● **Data excerpts**:
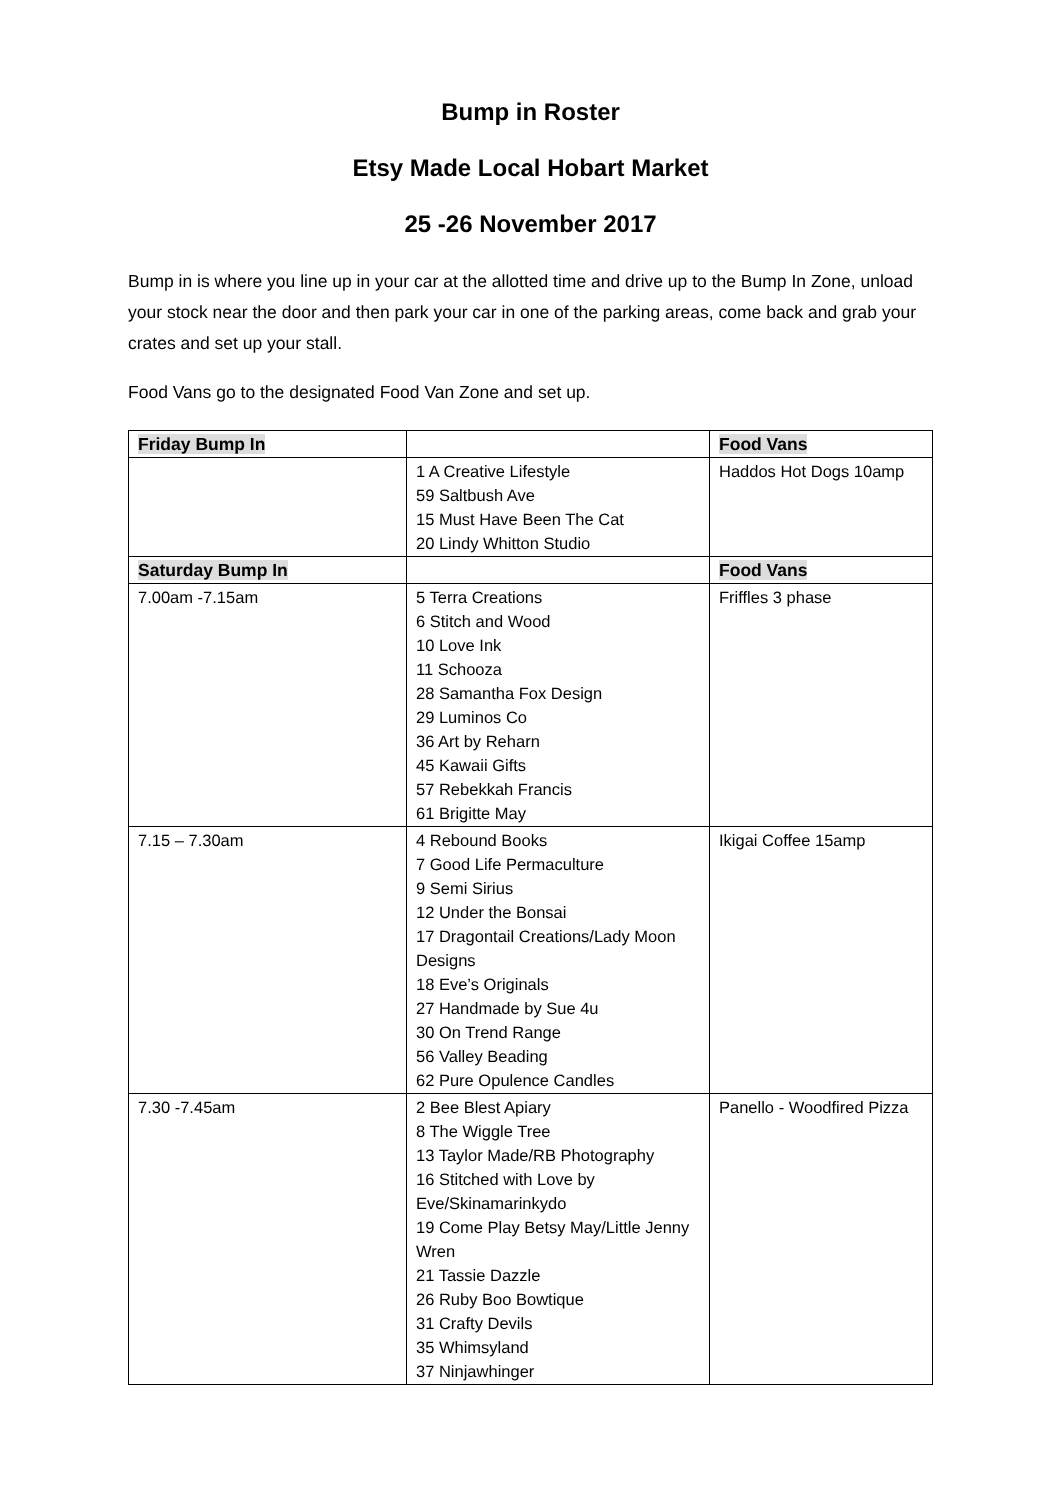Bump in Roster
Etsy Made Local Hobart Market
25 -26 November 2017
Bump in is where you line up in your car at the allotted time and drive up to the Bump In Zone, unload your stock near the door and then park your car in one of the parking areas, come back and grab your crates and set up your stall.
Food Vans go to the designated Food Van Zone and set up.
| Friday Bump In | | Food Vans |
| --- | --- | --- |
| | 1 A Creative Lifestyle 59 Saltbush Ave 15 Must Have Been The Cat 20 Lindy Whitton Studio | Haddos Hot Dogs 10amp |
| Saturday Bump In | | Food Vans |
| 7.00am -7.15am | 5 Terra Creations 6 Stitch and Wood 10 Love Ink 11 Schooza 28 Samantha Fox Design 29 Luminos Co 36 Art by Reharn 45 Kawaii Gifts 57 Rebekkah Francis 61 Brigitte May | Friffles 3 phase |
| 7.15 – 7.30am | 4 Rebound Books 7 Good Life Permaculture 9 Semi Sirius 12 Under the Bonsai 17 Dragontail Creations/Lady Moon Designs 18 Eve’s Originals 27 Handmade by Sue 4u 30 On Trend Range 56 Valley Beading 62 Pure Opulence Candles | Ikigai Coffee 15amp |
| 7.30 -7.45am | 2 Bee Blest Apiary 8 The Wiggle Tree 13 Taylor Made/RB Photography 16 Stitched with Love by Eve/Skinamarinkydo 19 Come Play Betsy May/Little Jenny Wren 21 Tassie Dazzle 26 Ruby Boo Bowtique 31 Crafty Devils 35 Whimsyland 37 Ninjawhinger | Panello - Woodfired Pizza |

● **Exercise goal**: Every line above from the line with "Saturday Bump In | | Food Vans |" to the line with "Friffles 3 phase |", inclusive, must be returned exactly; no other line belongs in the reply.

● **Task output**:
| Saturday Bump In | | Food Vans |
| 7.00am -7.15am | 5 Terra Creations 6 Stitch and Wood 10 Love Ink 11 Schooza 28 Samantha Fox Design 29 Luminos Co 36 Art by Reharn 45 Kawaii Gifts 57 Rebekkah Francis 61 Brigitte May | Friffles 3 phase |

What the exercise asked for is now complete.